**DATA FOR THIS EXERCISE:**

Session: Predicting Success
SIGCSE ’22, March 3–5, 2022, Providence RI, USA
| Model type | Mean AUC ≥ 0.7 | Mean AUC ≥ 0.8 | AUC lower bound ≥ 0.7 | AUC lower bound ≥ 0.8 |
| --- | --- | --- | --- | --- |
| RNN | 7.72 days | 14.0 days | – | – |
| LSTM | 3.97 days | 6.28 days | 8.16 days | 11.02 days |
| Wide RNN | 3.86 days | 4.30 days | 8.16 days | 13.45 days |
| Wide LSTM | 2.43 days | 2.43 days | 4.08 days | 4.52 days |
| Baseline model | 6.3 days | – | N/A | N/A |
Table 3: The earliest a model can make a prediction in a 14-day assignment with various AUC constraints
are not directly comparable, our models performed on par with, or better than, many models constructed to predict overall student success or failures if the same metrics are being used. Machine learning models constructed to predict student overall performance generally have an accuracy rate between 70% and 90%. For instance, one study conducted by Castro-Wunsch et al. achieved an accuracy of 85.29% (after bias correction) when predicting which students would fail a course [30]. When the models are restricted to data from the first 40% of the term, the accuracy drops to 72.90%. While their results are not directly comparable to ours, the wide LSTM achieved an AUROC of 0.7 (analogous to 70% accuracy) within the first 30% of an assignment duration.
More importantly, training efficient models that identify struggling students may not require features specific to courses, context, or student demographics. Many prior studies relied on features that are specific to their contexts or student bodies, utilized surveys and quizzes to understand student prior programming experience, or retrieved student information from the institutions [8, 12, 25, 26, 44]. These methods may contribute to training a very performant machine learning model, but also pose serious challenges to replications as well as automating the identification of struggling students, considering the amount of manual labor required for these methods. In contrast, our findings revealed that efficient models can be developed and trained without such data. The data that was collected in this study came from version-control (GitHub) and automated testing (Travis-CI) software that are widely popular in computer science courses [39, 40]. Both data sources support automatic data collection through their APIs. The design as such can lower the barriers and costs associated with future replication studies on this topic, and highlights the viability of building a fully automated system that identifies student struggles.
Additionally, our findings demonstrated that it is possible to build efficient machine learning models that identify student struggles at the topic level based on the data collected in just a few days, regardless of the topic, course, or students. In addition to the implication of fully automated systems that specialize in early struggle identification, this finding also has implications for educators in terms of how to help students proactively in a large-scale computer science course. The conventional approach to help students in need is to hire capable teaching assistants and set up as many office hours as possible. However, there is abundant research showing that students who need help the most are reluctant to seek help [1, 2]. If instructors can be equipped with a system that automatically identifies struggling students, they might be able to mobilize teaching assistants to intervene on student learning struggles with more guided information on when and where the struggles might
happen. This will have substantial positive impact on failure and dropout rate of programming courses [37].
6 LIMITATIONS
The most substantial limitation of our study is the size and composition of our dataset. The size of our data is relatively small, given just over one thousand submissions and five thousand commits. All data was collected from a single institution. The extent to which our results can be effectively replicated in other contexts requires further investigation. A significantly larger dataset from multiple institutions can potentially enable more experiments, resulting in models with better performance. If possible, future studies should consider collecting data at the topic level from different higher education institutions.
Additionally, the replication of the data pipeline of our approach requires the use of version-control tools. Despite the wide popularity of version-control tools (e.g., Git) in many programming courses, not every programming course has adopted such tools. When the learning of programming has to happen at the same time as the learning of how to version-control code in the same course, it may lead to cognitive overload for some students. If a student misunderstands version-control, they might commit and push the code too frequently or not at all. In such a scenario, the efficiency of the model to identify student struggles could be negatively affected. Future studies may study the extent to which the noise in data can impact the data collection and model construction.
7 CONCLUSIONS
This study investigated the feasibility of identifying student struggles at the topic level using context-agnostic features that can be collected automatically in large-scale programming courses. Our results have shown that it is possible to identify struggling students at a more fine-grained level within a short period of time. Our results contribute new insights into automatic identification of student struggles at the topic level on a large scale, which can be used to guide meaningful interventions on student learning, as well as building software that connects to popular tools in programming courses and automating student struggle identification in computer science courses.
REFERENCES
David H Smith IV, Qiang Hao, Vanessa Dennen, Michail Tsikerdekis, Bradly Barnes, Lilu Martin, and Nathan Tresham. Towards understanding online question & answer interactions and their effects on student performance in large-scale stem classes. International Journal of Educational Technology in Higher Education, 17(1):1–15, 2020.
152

==

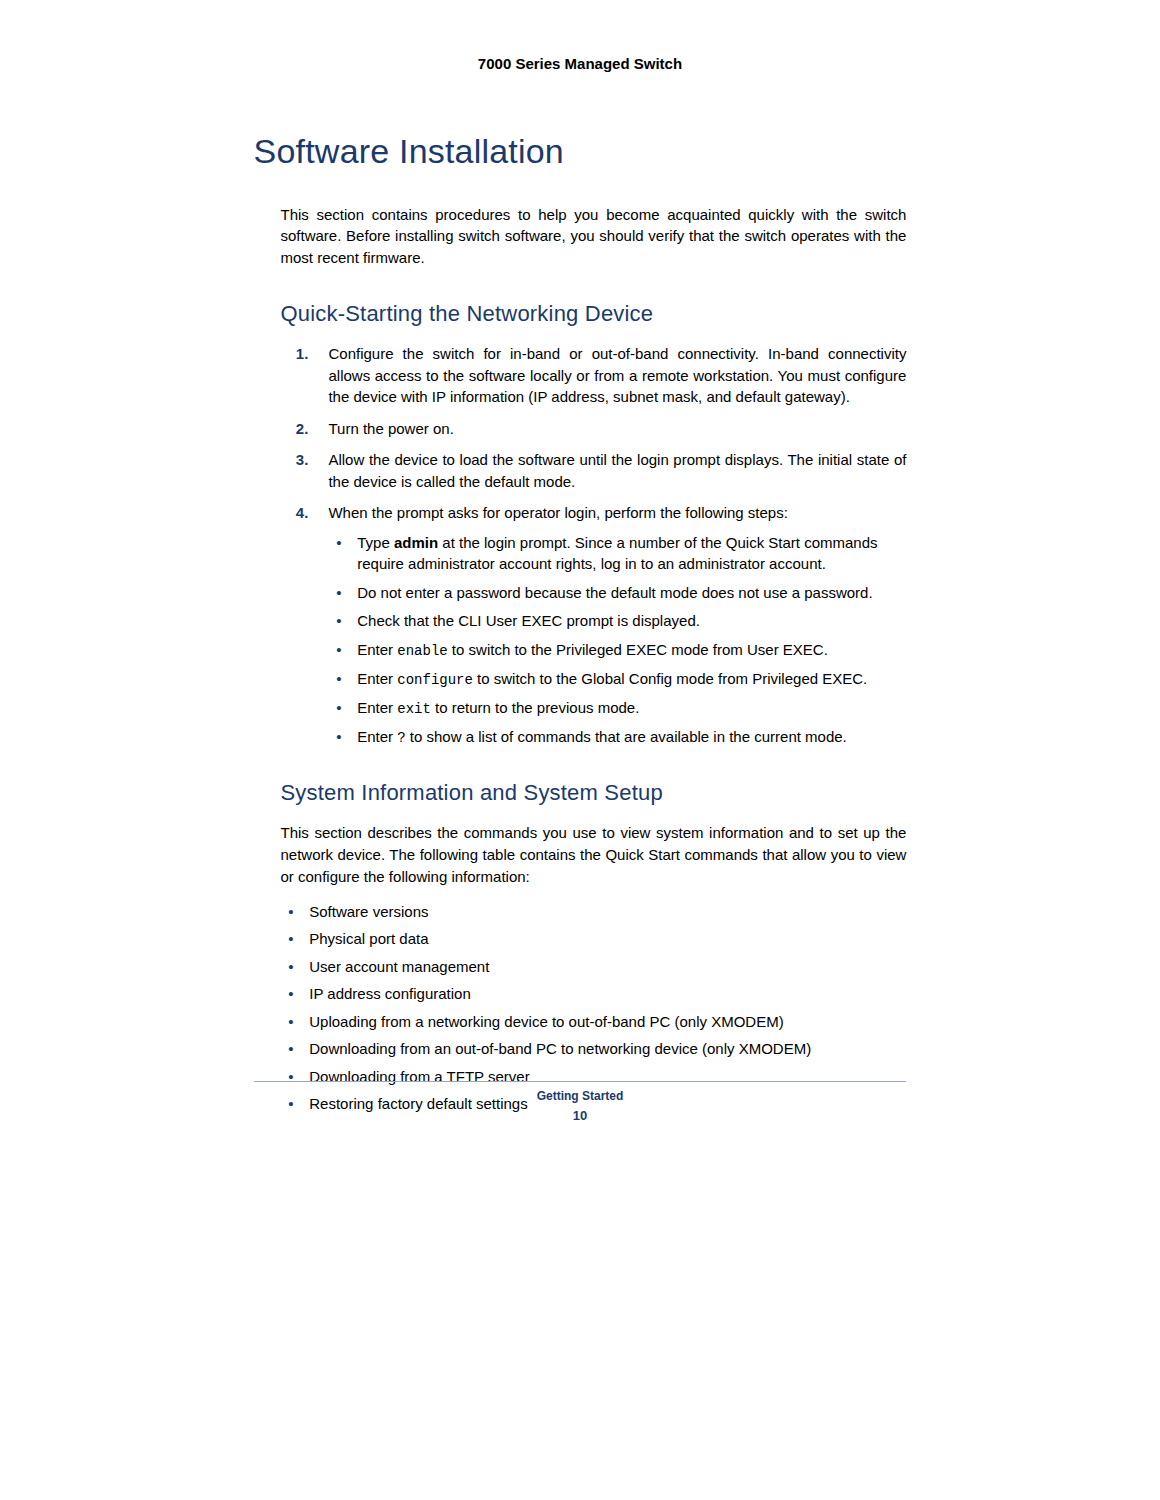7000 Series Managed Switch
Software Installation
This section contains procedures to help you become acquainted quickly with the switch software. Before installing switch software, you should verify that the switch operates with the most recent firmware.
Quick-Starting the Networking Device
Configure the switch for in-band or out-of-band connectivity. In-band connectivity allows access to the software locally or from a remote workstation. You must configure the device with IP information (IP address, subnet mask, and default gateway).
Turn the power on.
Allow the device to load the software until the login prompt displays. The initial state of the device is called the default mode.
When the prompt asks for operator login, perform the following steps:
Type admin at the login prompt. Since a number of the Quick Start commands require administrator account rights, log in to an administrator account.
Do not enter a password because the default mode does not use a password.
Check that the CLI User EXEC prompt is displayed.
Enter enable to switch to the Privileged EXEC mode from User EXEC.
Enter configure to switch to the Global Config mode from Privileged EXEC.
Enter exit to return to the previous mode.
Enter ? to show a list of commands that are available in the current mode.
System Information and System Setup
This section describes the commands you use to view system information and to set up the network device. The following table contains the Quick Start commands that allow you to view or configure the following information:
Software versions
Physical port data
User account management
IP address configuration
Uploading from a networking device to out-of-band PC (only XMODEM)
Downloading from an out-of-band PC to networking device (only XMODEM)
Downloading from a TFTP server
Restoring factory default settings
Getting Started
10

---

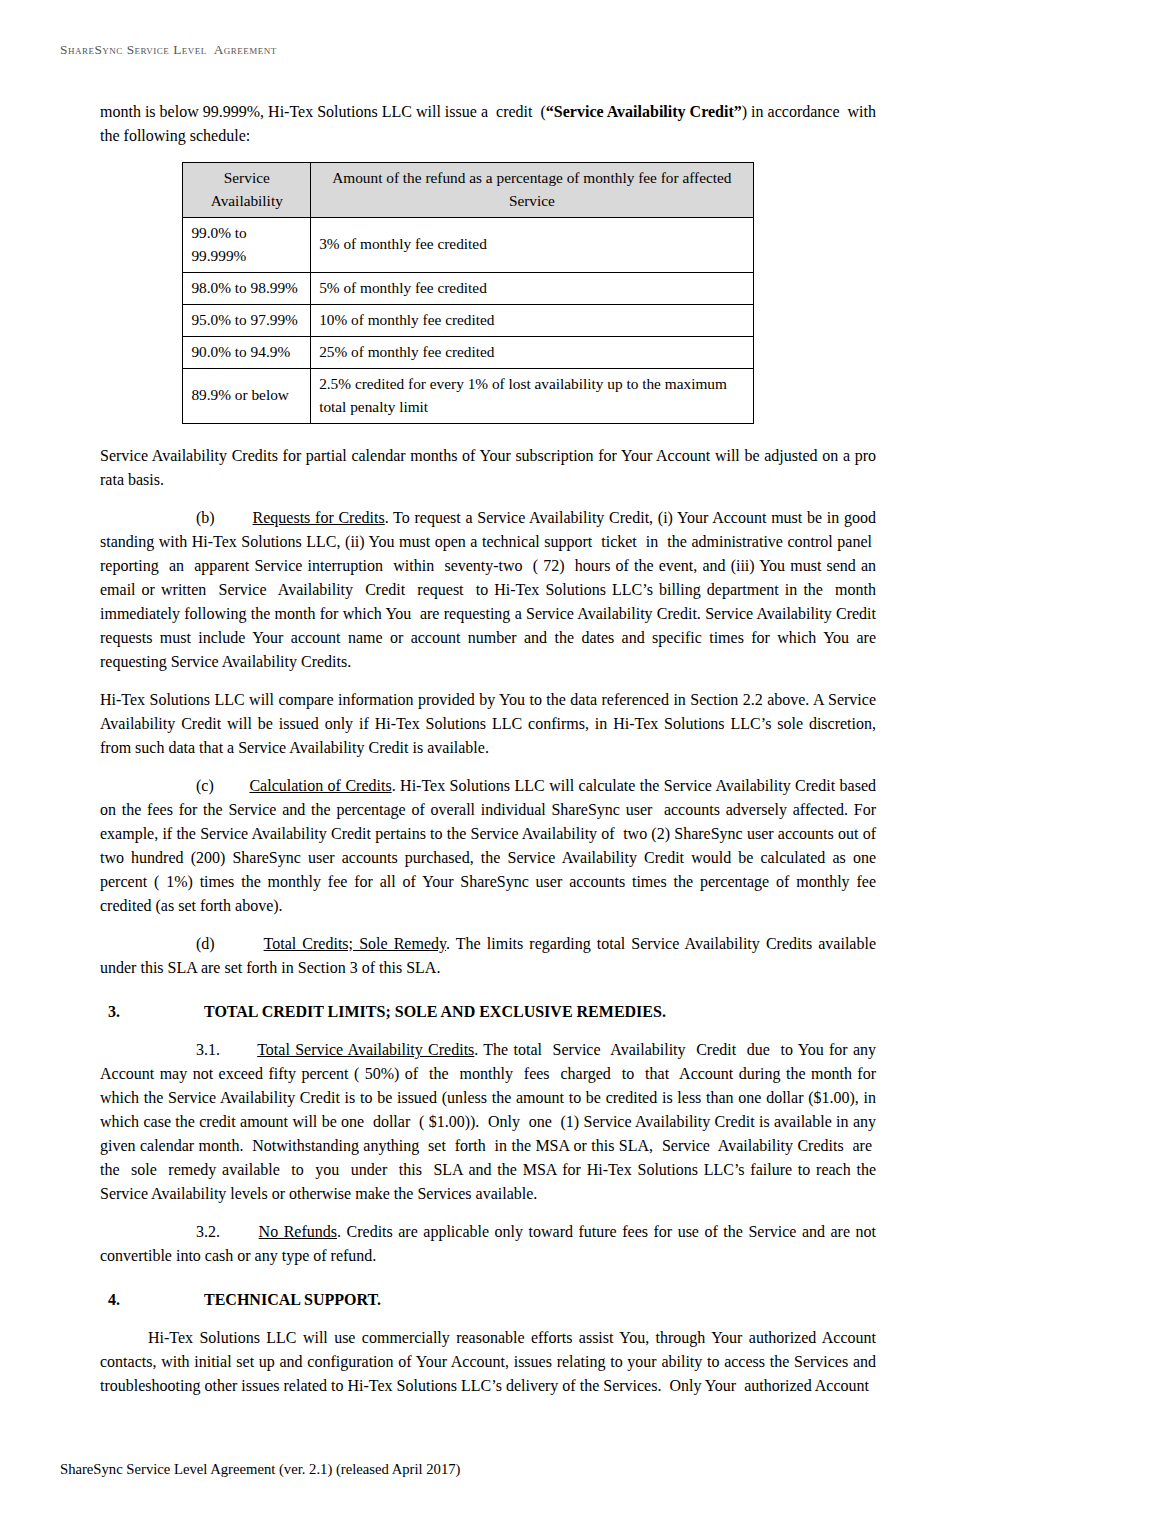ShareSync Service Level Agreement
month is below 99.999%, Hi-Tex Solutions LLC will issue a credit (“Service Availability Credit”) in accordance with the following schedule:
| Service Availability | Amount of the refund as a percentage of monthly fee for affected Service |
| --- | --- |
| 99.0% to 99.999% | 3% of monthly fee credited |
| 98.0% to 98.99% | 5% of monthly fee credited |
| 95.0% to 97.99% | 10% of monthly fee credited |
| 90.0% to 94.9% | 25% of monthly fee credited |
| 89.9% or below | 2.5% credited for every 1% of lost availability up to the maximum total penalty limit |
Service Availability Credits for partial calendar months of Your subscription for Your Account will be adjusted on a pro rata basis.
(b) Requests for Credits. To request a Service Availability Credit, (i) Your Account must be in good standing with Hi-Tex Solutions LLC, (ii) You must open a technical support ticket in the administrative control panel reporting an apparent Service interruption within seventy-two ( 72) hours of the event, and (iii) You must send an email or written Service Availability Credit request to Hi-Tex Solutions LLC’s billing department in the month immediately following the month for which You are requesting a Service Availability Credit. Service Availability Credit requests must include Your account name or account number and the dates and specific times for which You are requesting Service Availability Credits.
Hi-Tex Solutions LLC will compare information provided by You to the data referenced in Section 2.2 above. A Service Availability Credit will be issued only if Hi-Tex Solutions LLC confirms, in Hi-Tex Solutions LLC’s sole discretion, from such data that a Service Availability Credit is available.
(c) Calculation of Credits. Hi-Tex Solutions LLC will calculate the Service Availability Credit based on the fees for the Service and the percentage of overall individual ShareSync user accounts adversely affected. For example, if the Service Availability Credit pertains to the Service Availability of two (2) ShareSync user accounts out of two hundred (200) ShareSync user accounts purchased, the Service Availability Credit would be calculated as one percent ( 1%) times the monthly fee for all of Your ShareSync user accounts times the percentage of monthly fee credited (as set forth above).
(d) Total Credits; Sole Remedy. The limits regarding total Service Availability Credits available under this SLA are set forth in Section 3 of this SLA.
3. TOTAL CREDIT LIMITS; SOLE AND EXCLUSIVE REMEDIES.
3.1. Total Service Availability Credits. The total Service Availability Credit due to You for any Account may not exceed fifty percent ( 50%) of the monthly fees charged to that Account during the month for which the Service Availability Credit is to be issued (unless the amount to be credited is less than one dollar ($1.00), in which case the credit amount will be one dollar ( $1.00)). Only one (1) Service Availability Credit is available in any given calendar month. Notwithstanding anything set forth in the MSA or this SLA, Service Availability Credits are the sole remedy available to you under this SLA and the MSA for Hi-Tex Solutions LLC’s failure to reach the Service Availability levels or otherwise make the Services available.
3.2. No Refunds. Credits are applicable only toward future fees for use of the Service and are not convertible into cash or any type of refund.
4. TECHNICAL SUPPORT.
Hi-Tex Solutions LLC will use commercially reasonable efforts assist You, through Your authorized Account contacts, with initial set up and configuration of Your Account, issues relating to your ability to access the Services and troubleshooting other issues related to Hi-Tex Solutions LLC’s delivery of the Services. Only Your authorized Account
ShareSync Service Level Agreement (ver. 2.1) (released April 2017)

**TASK STATEMENT:**
The entries above hold a line with "Session: Predicting Success" and a later line with "Table 3: The". Write out exactly those lines and all lines between, nothing more.

**EXERCISE OUTPUT:**
Session: Predicting Success
SIGCSE ’22, March 3–5, 2022, Providence RI, USA
| Model type | Mean AUC ≥ 0.7 | Mean AUC ≥ 0.8 | AUC lower bound ≥ 0.7 | AUC lower bound ≥ 0.8 |
| --- | --- | --- | --- | --- |
| RNN | 7.72 days | 14.0 days | – | – |
| LSTM | 3.97 days | 6.28 days | 8.16 days | 11.02 days |
| Wide RNN | 3.86 days | 4.30 days | 8.16 days | 13.45 days |
| Wide LSTM | 2.43 days | 2.43 days | 4.08 days | 4.52 days |
| Baseline model | 6.3 days | – | N/A | N/A |
Table 3: The earliest a model can make a prediction in a 14-day assignment with various AUC constraints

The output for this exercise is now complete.